THE PROBLEM: Copy out the data below. Keep every word as it is.

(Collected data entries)
--------------------------------------------------

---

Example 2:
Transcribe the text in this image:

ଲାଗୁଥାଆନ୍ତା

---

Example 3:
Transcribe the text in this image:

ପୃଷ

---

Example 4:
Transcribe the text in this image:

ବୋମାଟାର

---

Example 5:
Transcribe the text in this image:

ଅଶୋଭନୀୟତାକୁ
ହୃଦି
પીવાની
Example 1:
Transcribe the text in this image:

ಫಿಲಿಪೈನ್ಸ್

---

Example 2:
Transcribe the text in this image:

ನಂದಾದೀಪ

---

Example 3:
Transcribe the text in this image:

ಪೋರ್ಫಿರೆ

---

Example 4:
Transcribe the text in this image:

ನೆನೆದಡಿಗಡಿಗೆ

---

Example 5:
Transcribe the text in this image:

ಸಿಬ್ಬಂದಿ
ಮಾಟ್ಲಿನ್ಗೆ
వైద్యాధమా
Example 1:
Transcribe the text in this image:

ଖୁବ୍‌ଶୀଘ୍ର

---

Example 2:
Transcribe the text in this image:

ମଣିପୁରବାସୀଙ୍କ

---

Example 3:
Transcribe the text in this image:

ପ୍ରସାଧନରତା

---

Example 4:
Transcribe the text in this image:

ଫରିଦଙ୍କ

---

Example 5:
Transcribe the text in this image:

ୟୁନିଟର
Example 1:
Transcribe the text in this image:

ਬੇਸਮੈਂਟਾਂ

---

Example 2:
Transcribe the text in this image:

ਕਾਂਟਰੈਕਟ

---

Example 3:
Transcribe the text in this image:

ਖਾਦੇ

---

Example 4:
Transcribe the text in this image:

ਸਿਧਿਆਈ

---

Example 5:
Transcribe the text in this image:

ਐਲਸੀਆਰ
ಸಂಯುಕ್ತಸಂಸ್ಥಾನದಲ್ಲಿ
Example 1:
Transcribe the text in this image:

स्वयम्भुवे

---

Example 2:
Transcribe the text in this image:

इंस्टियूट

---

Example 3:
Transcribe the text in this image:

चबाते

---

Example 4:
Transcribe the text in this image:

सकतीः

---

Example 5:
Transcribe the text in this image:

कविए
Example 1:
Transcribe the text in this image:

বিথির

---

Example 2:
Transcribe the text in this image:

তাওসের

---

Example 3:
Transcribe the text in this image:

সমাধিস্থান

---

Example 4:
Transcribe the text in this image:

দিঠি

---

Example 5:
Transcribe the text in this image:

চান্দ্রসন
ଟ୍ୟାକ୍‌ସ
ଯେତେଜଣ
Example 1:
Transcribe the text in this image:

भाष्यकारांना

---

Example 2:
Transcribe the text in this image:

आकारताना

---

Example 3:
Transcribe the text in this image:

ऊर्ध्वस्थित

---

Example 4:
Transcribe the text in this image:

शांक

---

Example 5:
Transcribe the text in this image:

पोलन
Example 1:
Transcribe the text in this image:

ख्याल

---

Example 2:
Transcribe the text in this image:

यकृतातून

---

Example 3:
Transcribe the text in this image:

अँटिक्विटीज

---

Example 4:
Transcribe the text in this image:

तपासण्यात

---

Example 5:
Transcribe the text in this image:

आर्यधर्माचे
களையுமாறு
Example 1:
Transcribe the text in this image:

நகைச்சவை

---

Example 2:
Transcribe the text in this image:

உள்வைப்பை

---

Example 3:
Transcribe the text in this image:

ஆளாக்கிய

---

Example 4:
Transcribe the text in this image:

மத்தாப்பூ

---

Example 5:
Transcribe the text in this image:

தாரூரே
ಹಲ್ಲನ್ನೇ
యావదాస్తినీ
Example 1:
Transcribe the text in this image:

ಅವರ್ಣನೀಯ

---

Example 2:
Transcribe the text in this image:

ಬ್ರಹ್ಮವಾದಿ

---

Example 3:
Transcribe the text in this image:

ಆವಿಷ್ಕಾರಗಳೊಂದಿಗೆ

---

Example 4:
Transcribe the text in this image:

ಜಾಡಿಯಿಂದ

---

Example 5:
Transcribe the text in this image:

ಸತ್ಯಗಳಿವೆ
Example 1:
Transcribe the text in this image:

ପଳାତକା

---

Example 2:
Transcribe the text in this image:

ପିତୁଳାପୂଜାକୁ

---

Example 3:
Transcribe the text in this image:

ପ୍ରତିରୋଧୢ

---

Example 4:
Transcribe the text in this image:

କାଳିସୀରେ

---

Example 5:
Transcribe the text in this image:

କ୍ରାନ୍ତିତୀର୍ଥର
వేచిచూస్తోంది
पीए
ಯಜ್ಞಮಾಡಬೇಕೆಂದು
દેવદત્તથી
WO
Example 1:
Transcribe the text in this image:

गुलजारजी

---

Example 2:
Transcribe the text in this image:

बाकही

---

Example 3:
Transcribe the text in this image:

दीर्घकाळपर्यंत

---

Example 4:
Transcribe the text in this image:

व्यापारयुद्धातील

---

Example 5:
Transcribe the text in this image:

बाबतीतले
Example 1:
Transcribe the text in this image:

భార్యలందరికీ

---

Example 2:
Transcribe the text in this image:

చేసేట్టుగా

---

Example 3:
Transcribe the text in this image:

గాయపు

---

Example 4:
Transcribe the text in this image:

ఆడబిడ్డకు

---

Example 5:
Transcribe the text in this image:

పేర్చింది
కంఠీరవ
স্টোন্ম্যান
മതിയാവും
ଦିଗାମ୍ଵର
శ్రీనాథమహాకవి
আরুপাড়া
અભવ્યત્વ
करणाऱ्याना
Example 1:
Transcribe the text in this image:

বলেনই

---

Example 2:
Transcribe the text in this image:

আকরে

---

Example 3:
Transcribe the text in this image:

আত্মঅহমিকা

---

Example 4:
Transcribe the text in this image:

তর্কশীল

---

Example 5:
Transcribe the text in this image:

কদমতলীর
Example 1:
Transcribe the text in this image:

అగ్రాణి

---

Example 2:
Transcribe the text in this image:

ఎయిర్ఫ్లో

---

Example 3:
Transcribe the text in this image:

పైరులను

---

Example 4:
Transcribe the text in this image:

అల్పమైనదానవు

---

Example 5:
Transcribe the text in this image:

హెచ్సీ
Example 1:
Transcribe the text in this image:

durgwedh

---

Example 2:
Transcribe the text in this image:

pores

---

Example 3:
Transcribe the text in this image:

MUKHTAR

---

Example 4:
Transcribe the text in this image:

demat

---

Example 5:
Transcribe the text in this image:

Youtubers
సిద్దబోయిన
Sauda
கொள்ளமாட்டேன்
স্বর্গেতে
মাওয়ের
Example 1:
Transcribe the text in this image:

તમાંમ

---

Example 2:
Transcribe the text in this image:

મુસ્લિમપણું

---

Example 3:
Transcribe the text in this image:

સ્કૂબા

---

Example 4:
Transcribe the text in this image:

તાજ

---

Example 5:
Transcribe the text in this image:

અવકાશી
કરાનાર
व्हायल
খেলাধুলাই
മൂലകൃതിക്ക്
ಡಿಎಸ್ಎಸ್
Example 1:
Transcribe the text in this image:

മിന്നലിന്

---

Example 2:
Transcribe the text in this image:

--------------------------------------------------

SOLUTION TO THE PROBLEM:
---

Example 2:
Transcribe the text in this image:

ଲାଗୁଥାଆନ୍ତା

---

Example 3:
Transcribe the text in this image:

ପୃଷ

---

Example 4:
Transcribe the text in this image:

ବୋମାଟାର

---

Example 5:
Transcribe the text in this image:

ଅଶୋଭନୀୟତାକୁ
ହୃଦି
પીવાની
Example 1:
Transcribe the text in this image:

ಫಿಲಿಪೈನ್ಸ್

---

Example 2:
Transcribe the text in this image:

ನಂದಾದೀಪ

---

Example 3:
Transcribe the text in this image:

ಪೋರ್ಫಿರೆ

---

Example 4:
Transcribe the text in this image:

ನೆನೆದಡಿಗಡಿಗೆ

---

Example 5:
Transcribe the text in this image:

ಸಿಬ್ಬಂದಿ
ಮಾಟ್ಲಿನ್ಗೆ
వైద్యాధమా
Example 1:
Transcribe the text in this image:

ଖୁବ୍‌ଶୀଘ୍ର

---

Example 2:
Transcribe the text in this image:

ମଣିପୁରବାସୀଙ୍କ

---

Example 3:
Transcribe the text in this image:

ପ୍ରସାଧନରତା

---

Example 4:
Transcribe the text in this image:

ଫରିଦଙ୍କ

---

Example 5:
Transcribe the text in this image:

ୟୁନିଟର
Example 1:
Transcribe the text in this image:

ਬੇਸਮੈਂਟਾਂ

---

Example 2:
Transcribe the text in this image:

ਕਾਂਟਰੈਕਟ

---

Example 3:
Transcribe the text in this image:

ਖਾਦੇ

---

Example 4:
Transcribe the text in this image:

ਸਿਧਿਆਈ

---

Example 5:
Transcribe the text in this image:

ਐਲਸੀਆਰ
ಸಂಯುಕ್ತಸಂಸ್ಥಾನದಲ್ಲಿ
Example 1:
Transcribe the text in this image:

स्वयम्भुवे

---

Example 2:
Transcribe the text in this image:

इंस्टियूट

---

Example 3:
Transcribe the text in this image:

चबाते

---

Example 4:
Transcribe the text in this image:

सकतीः

---

Example 5:
Transcribe the text in this image:

कविए
Example 1:
Transcribe the text in this image:

বিথির

---

Example 2:
Transcribe the text in this image:

তাওসের

---

Example 3:
Transcribe the text in this image:

সমাধিস্থান

---

Example 4:
Transcribe the text in this image:

দিঠি

---

Example 5:
Transcribe the text in this image:

চান্দ্রসন
ଟ୍ୟାକ୍‌ସ
ଯେତେଜଣ
Example 1:
Transcribe the text in this image:

भाष्यकारांना

---

Example 2:
Transcribe the text in this image:

आकारताना

---

Example 3:
Transcribe the text in this image:

ऊर्ध्वस्थित

---

Example 4:
Transcribe the text in this image:

शांक

---

Example 5:
Transcribe the text in this image:

पोलन
Example 1:
Transcribe the text in this image:

ख्याल

---

Example 2:
Transcribe the text in this image:

यकृतातून

---

Example 3:
Transcribe the text in this image:

अँटिक्विटीज

---

Example 4:
Transcribe the text in this image:

तपासण्यात

---

Example 5:
Transcribe the text in this image:

आर्यधर्माचे
களையுமாறு
Example 1:
Transcribe the text in this image:

நகைச்சவை

---

Example 2:
Transcribe the text in this image:

உள்வைப்பை

---

Example 3:
Transcribe the text in this image:

ஆளாக்கிய

---

Example 4:
Transcribe the text in this image:

மத்தாப்பூ

---

Example 5:
Transcribe the text in this image:

தாரூரே
ಹಲ್ಲನ್ನೇ
యావదాస్తినీ
Example 1:
Transcribe the text in this image:

ಅವರ್ಣನೀಯ

---

Example 2:
Transcribe the text in this image:

ಬ್ರಹ್ಮವಾದಿ

---

Example 3:
Transcribe the text in this image:

ಆವಿಷ್ಕಾರಗಳೊಂದಿಗೆ

---

Example 4:
Transcribe the text in this image:

ಜಾಡಿಯಿಂದ

---

Example 5:
Transcribe the text in this image:

ಸತ್ಯಗಳಿವೆ
Example 1:
Transcribe the text in this image:

ପଳାତକା

---

Example 2:
Transcribe the text in this image:

ପିତୁଳାପୂଜାକୁ

---

Example 3:
Transcribe the text in this image:

ପ୍ରତିରୋଧୢ

---

Example 4:
Transcribe the text in this image:

କାଳିସୀରେ

---

Example 5:
Transcribe the text in this image:

କ୍ରାନ୍ତିତୀର୍ଥର
వేచిచూస్తోంది
पीए
ಯಜ್ಞಮಾಡಬೇಕೆಂದು
દેવદત્તથી
WO
Example 1:
Transcribe the text in this image:

गुलजारजी

---

Example 2:
Transcribe the text in this image:

बाकही

---

Example 3:
Transcribe the text in this image:

दीर्घकाळपर्यंत

---

Example 4:
Transcribe the text in this image:

व्यापारयुद्धातील

---

Example 5:
Transcribe the text in this image:

बाबतीतले
Example 1:
Transcribe the text in this image:

భార్యలందరికీ

---

Example 2:
Transcribe the text in this image:

చేసేట్టుగా

---

Example 3:
Transcribe the text in this image:

గాయపు

---

Example 4:
Transcribe the text in this image:

ఆడబిడ్డకు

---

Example 5:
Transcribe the text in this image:

పేర్చింది
కంఠీరవ
স্টোন্ম্যান
മതിയാവും
ଦିଗାମ୍ଵର
శ్రీనాథమహాకవి
আরুপাড়া
અભવ્યત્વ
करणाऱ्याना
Example 1:
Transcribe the text in this image:

বলেনই

---

Example 2:
Transcribe the text in this image:

আকরে

---

Example 3:
Transcribe the text in this image:

আত্মঅহমিকা

---

Example 4:
Transcribe the text in this image:

তর্কশীল

---

Example 5:
Transcribe the text in this image:

কদমতলীর
Example 1:
Transcribe the text in this image:

అగ్రాణి

---

Example 2:
Transcribe the text in this image:

ఎయిర్ఫ్లో

---

Example 3:
Transcribe the text in this image:

పైరులను

---

Example 4:
Transcribe the text in this image:

అల్పమైనదానవు

---

Example 5:
Transcribe the text in this image:

హెచ్సీ
Example 1:
Transcribe the text in this image:

durgwedh

---

Example 2:
Transcribe the text in this image:

pores

---

Example 3:
Transcribe the text in this image:

MUKHTAR

---

Example 4:
Transcribe the text in this image:

demat

---

Example 5:
Transcribe the text in this image:

Youtubers
సిద్దబోయిన
Sauda
கொள்ளமாட்டேன்
স্বর্গেতে
মাওয়ের
Example 1:
Transcribe the text in this image:

તમાંમ

---

Example 2:
Transcribe the text in this image:

મુસ્લિમપણું

---

Example 3:
Transcribe the text in this image:

સ્કૂબા

---

Example 4:
Transcribe the text in this image:

તાજ

---

Example 5:
Transcribe the text in this image:

અવકાશી
કરાનાર
व्हायल
খেলাধুলাই
മൂലകൃതിക്ക്
ಡಿಎಸ್ಎಸ್
Example 1:
Transcribe the text in this image:

മിന്നലിന്

---

Example 2:
Transcribe the text in this image:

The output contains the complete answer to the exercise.